A penchant for taking good risks and pushing past perceived limits is an attribute common to the HGA and MSR Design teams. MSR Design CEO Traci Lesneski, Assoc. AIA, says that closing the gap between the firm’s aspirations and the reality of achieving Petal certification “required a bit of a shift in mindset” on the part of MSR Design and its partners. “Experiencing the rigors of LBC as an owner helped us identify the challenges and opportunities within the program, which could then inform our other project work. We used our space as a testing lab. 

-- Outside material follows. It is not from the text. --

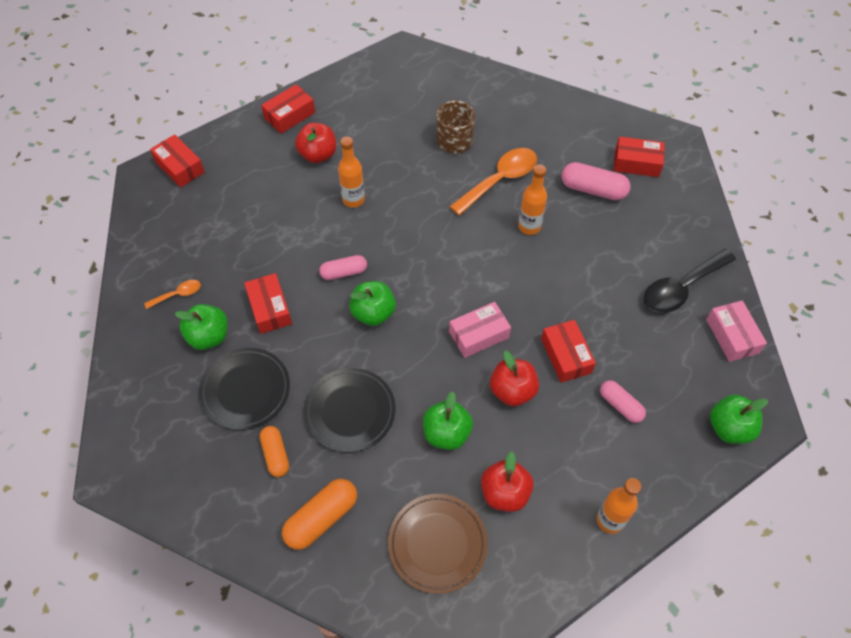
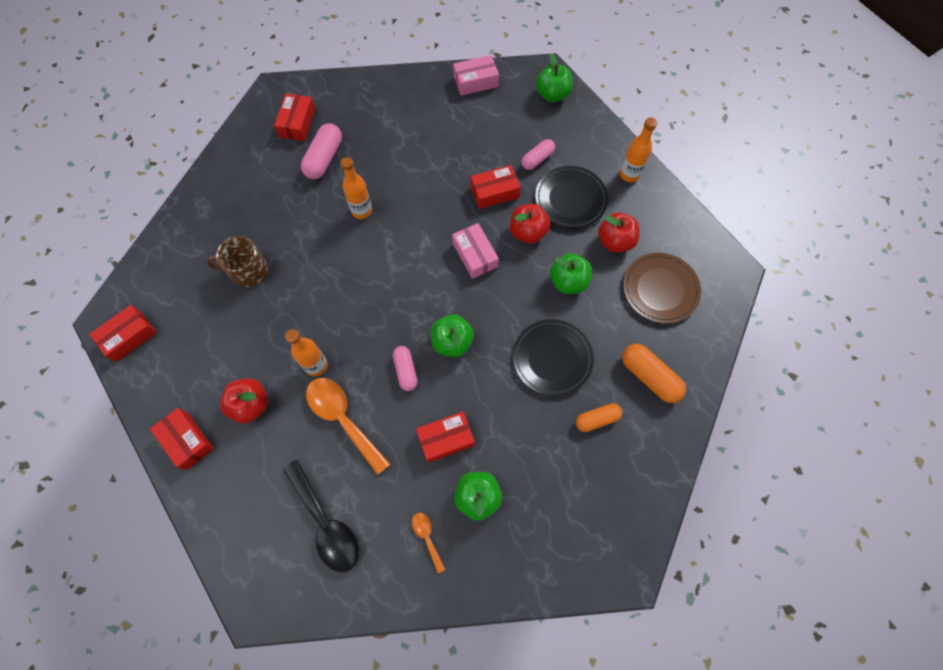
camera: 90 degrees left, 10 degrees up
(180, 167) = (249, 563): red box -> red box (129, 336)
(245, 390) = (535, 453): black plate -> black plate (570, 199)
(499, 180) = (305, 232): orange spoon -> orange spoon (343, 419)
(681, 288) = (431, 107): black spoon -> black spoon (325, 523)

For MSR Design, the decision to pursue LBC Petal certification over full certification came down to the context of the project. “We had hoped to pursue Health + Happiness, but a requirement of that petal is to install operable windows,” says Fischer. Since 510 Marquette overlooks a light-rail station and bus stop, operable windows would have been a questionable choice. “We have a very advanced filtration and exchange system. We did the biophilia element, and we prioritized daylight,” says Fischer. “We had to ask ourselves whether it was worth pursuing the extra petal if the reward was lower air and acoustic quality.”

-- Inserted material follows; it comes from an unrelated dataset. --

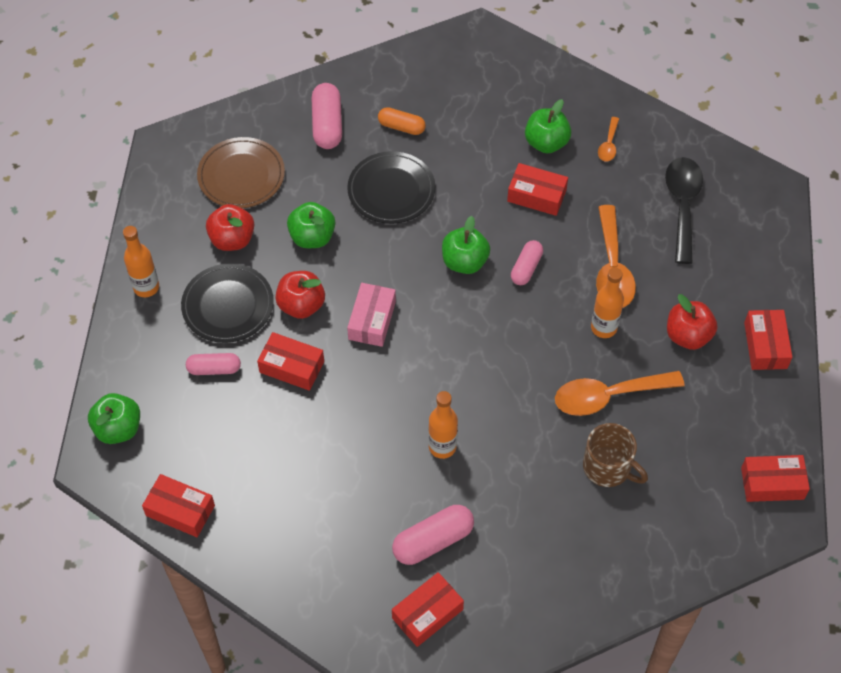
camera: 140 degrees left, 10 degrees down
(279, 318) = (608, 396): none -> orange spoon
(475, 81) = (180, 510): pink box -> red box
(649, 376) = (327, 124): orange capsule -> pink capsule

Wolf Ridge’s remote North Shore location prompted a different set of considerations around certification. “Wolf Ridge is unique because its site and operations allowed us to maximize some of [LBC’s] imperatives that wouldn’t have been possible on another site,” says Laxo. LBC’s Ecology of Place, Access to Nature, and Education + Inspiration imperatives are core tenets of Wolf Ridge’s mission, and the institution has been incrementally moving toward self-sustainment for decades. “Everyone knew that if we didn’t achieve full certification, it would be because we couldn’t meet the Energy petal,” says Smerud. “And [not meeting the Energy petal] would come down to the fact that no combustion is allowed.” At least that used to be the case.

Wolf Ridge has its own district energy system that, according to HGA’s analysis, is carbon net positive. The system runs on a biofuel composed of 100-percent post-consumer waste wood fiber, which, technically speaking, is a form of combustion. Acknowledging the project’s challenging climate and site constraints, ILFI granted Wolf Ridge a special exemption for some of its energy needs, but not without requiring due diligence in related areas. The fiber is locally sourced from pallets that would otherwise go into landfills, the byproduct is shipped in bulk, and Wolf Ridge’s computer-automated boilers meet or exceed EPA guidelines for emissions.

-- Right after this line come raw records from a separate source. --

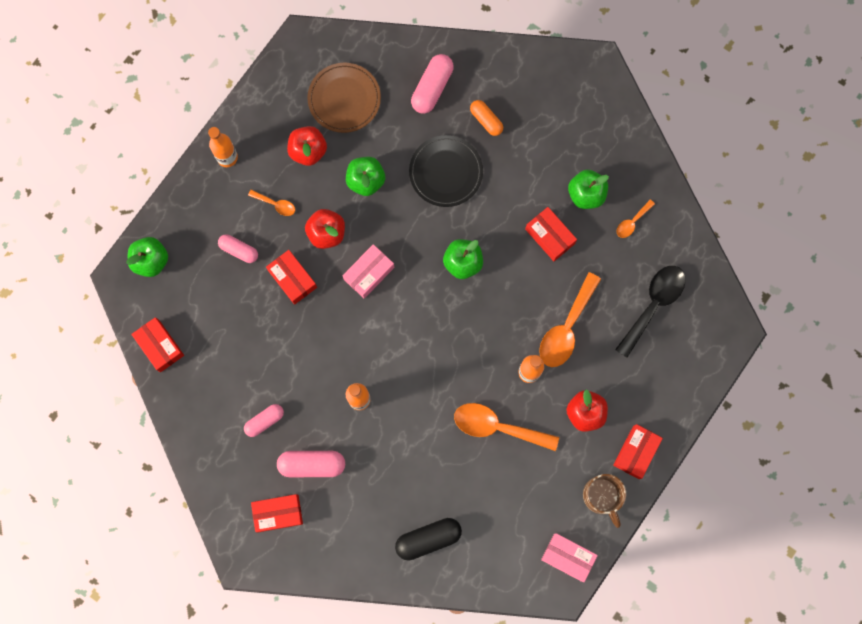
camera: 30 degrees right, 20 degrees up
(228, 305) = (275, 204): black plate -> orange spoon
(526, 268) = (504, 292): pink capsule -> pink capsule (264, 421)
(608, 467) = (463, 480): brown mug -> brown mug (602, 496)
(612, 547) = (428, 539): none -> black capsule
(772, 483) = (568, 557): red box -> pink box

Another especially tall hurdle for the Wolf Ridge team was sourcing all manner of lumber products that were both certified by the Forest Stewardship Council (FSC) and logged within 500 miles of the job site. “We’re in a region of the country where distance is measured in hours, not miles,” says Ellian 

To meet these requirements, the student had to become the teacher—or at least a teacher’s assistant. When Smerud had difficulty locating FSC-certified trusses that were manufactured locally, he approached a supplier in Superior, Wisconsin, that had the ability to create a qualifying product. Similarly, MSR Design had a preferred millwork manufacturer, but the manufacturer lacked the necessary certification. In each case, the clients essentially helped train their respective vendors to establish a chain of custody and in the process assisted these companies in securing accreditation.

These kinds of stories—seasoned building professionals having to learn new best practices while coming to terms with the quantitative impacts of their decisions—are common among LBC projects. “It’s about being responsible, which is different than being sustainable. These are value-based decisions, not economically driven decisions,” says Certified Wood Products president Dan Haugen, whose company supplied Wolf Ridge with framing lumber, plywood, and OSB (oriented strand board) for the MAC Lodge.

The hope is that the economics of meeting LBC standards will become more enticing, or at least less of a deterrent. “Manufacturers talk to their accountants first, and they work their numbers backward,” says Kellner, who, like many of his peers, is enthusiastic but not blindly optimistic about the future of the program.

Laxo considers herself a realist. “There are untapped opportunities, and there are so many project types that could align really well with LBC principles—if everyone involved thinks holistically about design,” she says. “You just need buy-in from the owner, because right now it still costs more to do this.”

Laxo recommends using the AIA Framework for Design Excellence as a kind of gateway to the Living Building Challenge. “The Framework isn’t perfectly aligned with the Living Building Challenge, but there’s a ton of overlap,” she notes. The Framework expands the scope of the conversation, she says, “so questions of sustainability aren’t just focused on energy, water, and biophilia. The AIA is trying to inspire architects to think about all 10 Framework categories while designing, even if they’re not taking it to the level of LBC.”